別名、〝ゆとり度〞とも称されるように、図Ⅰのように「建ぺい率」の数字が小さいほど隣り合う建物との間に空間が生まれ、ゆったりとした佇まいになるだけではなく、災害時の避難経路の確保や延焼の抑止など防災面から見ても住環境を整えることができる。しかし、逆に小さな面積の建物しか建てられないため、部屋の広さや戸数が限定されてしまう。

一方、「容積率」は立体で考え、敷地面積に対する建築可能な延べ床面積を指す。100㎡の敷地に対して建ぺい率80%、容積率400%の場合では、何階建てまで建てられるかは次のような計算式で求めることができる。

・400%(容積率)÷80㎡(建物面積)=5(階)

これにより、図Ⅱのような床面積80㎡で5階建も建てられることが分かるだろう。駅前のような商業地域は容積率が大きいため、ビルやマンションなど高層の建物を建てることが可能になる。

賃貸経営の将来を見据えた情報収集が必要

所有する土地の「用途地域」や「建ぺい率」、「容積率」について知るには、最寄りの自治体の担当部署で用途地域マップ(地図情報)を入手するか、一部の自治体ではインターネットから情報を得ることが可能だ。

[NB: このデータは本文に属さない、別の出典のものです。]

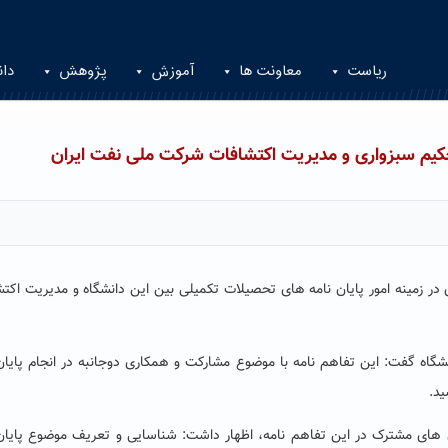
ریاست
معاونت ها
آموزش
پژوهش
دان
حکیم سبزواری و مدیریت اکتشافات شرکت ملی نفت ایران
در زمینه امور پایان نامه های تحصیلات تکمیلی بین این دانشگاه و مدیریت اکت
نشگاه گفت: این تفاهم نامه با موضوع مشارکت و همکاری دوجانبه در انجام پایان
ید.
 های مشترک در این تفاهم نامه، اظهار داشت: شناسایی و تعریف موضوع پایان 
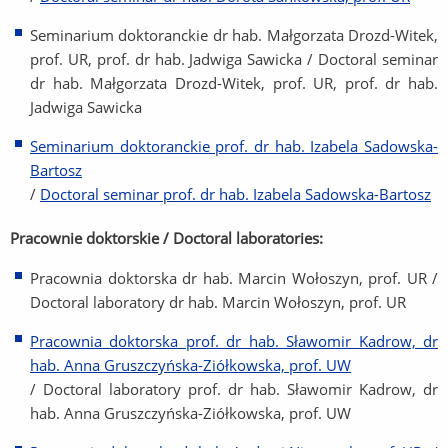
Seminarium doktoranckie dr hab. Małgorzata Drozd-Witek,
prof. UR, prof. dr hab. Jadwiga Sawicka / Doctoral seminar
dr hab. Małgorzata Drozd-Witek, prof. UR, prof. dr hab.
Jadwiga Sawicka
Seminarium doktoranckie prof. dr hab. Izabela Sadowska-
Bartosz
/
Doctoral seminar prof. dr hab. Izabela Sadowska-Bartosz
Pracownie doktorskie / Doctoral laboratories:
Pracownia doktorska dr hab. Marcin Wołoszyn, prof. UR /
Doctoral laboratory dr hab. Marcin Wołoszyn, prof. UR
Pracownia doktorska prof. dr hab. Sławomir Kadrow, dr
hab. Anna Gruszczyńska-Ziółkowska, prof. UW
/ Doctoral laboratory prof. dr hab. Sławomir Kadrow, dr
hab. Anna Gruszczyńska-Ziółkowska, prof. UW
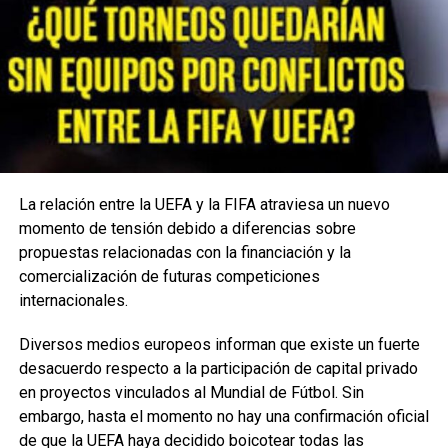
el presidente de la AFA,
Claudio Tapia
, al que Bae
confundió como presidente de la Argentina en una historia
de Instagram que también fue furor por su
error.
“
Presidente de la Argentina, Chiqui Tapia. Es
maravilloso y muy sincero. Buena suerte. Dijo que si
Argentina sale campeona del mundo, todos juntos
haremos un gran festejo en Doha”, escribió.
La relación entre la UEFA y la FIFA atraviesa un nuevo
TEMAS RELACIONADOS:
ARGENTINA
CAMPO
FIFA
momento de tensión debido a diferencias sobre
FRANCIA
HOME
INDEBIDO
INGRESO
INVESTIGA
propuestas relacionadas con la financiación y la
MUNDIAL
NUSRET
QATAR
TURCO
comercialización de futuras competiciones
VER SIGUIENTE
internacionales.
Árbitro de la final del Mundial habló de polémica
alrededor del gol de Messi
Diversos medios europeos informan que existe un fuerte
desacuerdo respecto a la participación de capital privado
NO TE PIERDAS
Selección Mexicana terminó el año por debajo de
en proyectos vinculados al Mundial de Fútbol. Sin
Estados Unidos en el ranking de FIFA
embargo, hasta el momento no hay una confirmación oficial
de que la UEFA haya decidido boicotear todas las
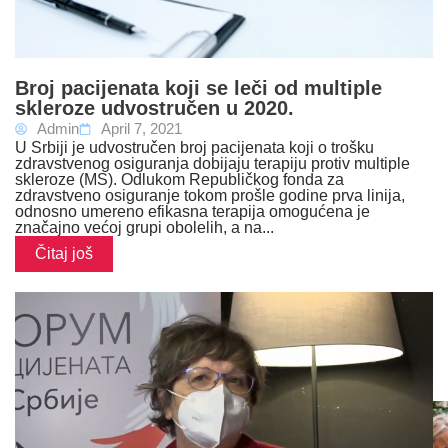
Broj pacijenata koji se leči od multiple
skleroze udvostručen u 2020.
Admin
April 7, 2021
U Srbiji je udvostručen broj pacijenata koji o trošku
zdravstvenog osiguranja dobijaju terapiju protiv multiple
skleroze (MS). Odlukom Republičkog fonda za
zdravstveno osiguranje tokom prošle godine prva linija,
odnosno umereno efikasna terapija omogućena je
značajno većoj grupi obolelih, a na...
Čitaj još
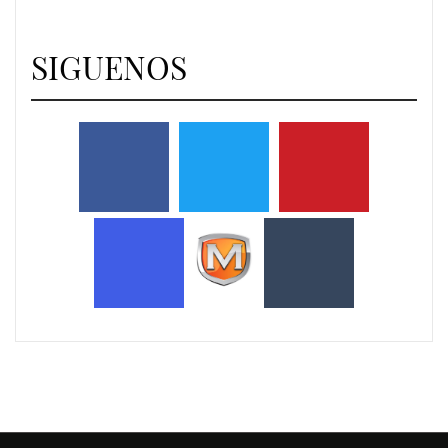
SIGUENOS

「用途地域」は、駅前の再開発事業に伴う変更や、約5年に一度見直されるため、定期的に役所に足を運んで情報収集しておくことがおすすめだ。将来、建て替えをする可能性のある中古物件を購入する時には、「用途地域」の変更に伴い「建ぺい率」、「容積率」が変わり、同じように建てられない可能性もあるため注意が必要である。

また、所有物件がある地域がどうなるのかといった、今後の町づくりの計画を知っておくことは、オーナーにとって大切な情報になるだろう。というのも、賃貸経営は20年、30年に及ぶものであり、先を見据えた計画が必要だからである。